What to produce »
Your task is to copy the stretch of lines in the records below that begins with the line containing "and sniffing around, feigning" and ends with the line containing "your bread?", exactly as written, with nothing added.

──────

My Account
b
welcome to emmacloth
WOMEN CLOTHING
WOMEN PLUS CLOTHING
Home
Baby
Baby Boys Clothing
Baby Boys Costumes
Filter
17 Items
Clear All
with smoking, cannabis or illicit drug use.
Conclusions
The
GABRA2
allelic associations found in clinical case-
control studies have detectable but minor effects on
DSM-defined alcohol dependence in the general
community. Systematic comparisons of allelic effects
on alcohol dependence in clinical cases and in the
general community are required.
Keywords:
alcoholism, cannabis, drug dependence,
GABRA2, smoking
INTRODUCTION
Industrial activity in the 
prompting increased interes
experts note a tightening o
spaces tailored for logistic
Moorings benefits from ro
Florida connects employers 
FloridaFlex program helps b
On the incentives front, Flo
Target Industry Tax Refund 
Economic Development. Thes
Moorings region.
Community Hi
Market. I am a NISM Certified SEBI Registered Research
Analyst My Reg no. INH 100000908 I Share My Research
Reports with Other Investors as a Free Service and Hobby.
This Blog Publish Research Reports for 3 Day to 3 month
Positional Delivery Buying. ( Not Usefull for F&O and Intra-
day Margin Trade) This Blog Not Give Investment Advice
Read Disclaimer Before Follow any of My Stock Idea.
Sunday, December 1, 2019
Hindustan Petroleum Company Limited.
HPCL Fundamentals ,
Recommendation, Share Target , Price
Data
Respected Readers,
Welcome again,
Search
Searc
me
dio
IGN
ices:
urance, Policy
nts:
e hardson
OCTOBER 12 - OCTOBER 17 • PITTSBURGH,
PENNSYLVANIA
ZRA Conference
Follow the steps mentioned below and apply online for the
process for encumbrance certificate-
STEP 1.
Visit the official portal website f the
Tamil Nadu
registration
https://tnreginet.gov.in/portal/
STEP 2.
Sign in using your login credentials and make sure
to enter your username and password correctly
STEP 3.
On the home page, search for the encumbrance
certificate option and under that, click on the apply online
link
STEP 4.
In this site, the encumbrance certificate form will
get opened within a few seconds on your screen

──────

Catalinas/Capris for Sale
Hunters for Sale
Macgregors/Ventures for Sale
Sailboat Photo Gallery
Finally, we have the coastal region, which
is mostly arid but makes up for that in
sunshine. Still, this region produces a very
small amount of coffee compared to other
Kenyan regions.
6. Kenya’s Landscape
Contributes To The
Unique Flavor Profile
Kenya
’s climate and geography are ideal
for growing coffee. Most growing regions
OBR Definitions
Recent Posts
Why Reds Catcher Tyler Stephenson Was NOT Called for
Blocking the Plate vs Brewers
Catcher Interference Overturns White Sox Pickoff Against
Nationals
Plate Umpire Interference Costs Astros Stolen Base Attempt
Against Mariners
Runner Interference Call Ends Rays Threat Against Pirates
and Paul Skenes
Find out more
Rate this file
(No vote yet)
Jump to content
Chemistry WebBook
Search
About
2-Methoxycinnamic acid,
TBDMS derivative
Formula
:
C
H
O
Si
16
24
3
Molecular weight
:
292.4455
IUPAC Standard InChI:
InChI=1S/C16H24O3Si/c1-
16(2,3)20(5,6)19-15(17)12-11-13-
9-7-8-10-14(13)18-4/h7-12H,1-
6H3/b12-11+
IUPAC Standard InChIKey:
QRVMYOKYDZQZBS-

──────

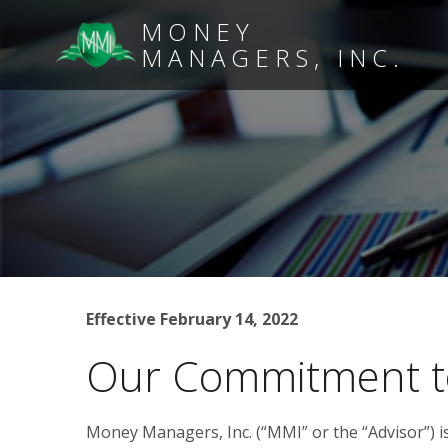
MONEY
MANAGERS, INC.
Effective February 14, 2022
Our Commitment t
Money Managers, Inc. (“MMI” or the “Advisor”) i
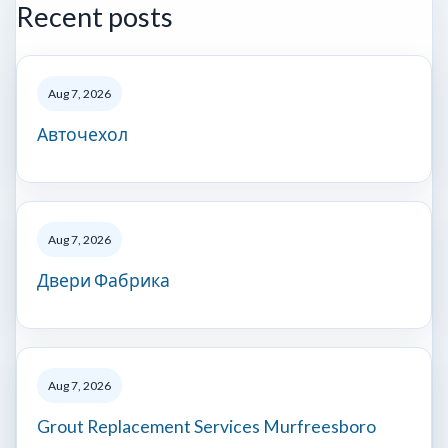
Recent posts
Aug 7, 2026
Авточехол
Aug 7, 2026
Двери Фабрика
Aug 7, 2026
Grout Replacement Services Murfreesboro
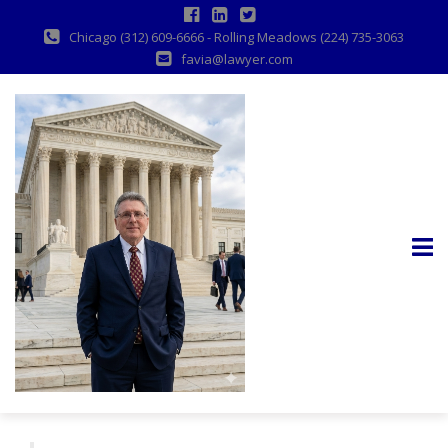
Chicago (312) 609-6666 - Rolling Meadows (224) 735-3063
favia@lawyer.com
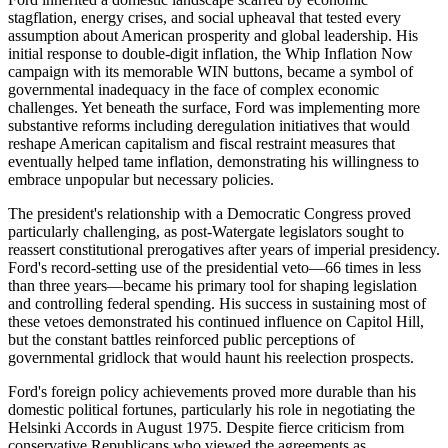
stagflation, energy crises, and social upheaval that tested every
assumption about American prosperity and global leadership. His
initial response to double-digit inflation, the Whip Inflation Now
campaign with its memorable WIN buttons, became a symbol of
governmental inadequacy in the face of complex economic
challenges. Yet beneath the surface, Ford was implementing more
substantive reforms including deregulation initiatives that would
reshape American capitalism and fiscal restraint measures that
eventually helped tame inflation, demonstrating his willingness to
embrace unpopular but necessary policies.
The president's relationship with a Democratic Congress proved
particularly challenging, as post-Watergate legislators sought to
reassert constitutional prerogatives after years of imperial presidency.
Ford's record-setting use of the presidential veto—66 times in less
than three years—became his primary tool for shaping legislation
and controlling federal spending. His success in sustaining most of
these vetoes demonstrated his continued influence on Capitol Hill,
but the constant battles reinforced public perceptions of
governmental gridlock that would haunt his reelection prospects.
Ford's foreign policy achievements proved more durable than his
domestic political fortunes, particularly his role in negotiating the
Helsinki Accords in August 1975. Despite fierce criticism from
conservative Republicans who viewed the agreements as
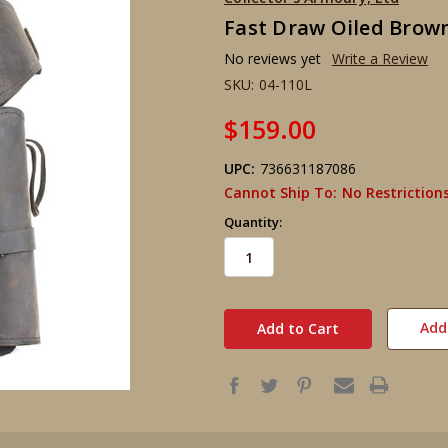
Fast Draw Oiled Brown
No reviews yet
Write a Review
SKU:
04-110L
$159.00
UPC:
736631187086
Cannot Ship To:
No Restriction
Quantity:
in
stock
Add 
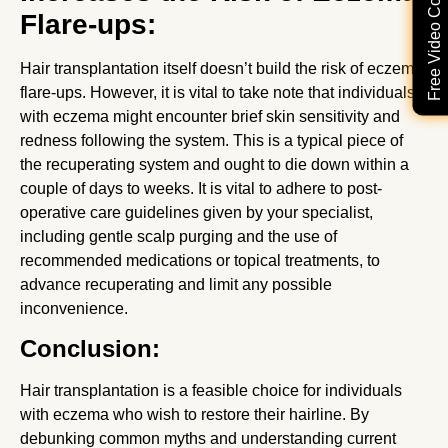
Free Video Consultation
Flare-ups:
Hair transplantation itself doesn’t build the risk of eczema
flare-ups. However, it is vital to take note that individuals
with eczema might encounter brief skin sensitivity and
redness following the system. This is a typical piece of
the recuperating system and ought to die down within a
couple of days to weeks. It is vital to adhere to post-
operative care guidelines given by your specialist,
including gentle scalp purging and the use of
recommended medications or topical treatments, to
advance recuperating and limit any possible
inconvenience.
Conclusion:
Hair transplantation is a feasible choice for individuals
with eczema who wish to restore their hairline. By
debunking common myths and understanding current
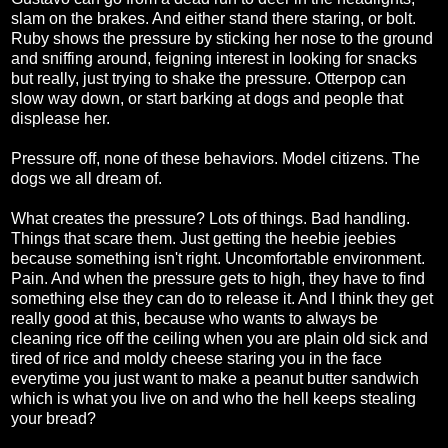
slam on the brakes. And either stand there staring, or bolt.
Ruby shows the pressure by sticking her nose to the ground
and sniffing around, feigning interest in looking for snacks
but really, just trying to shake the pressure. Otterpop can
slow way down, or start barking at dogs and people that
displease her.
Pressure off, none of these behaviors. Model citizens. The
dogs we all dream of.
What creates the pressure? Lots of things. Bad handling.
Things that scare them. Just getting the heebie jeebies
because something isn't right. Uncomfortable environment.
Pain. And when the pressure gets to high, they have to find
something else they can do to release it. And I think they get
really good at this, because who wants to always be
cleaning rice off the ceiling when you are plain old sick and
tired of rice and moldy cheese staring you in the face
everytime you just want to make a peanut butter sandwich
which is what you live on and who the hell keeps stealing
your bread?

──────

Solution to this task »
and sniffing around, feigning interest in looking for snacks
but really, just trying to shake the pressure. Otterpop can
slow way down, or start barking at dogs and people that
displease her.
Pressure off, none of these behaviors. Model citizens. The
dogs we all dream of.
What creates the pressure? Lots of things. Bad handling.
Things that scare them. Just getting the heebie jeebies
because something isn't right. Uncomfortable environment.
Pain. And when the pressure gets to high, they have to find
something else they can do to release it. And I think they get
really good at this, because who wants to always be
cleaning rice off the ceiling when you are plain old sick and
tired of rice and moldy cheese staring you in the face
everytime you just want to make a peanut butter sandwich
which is what you live on and who the hell keeps stealing
your bread?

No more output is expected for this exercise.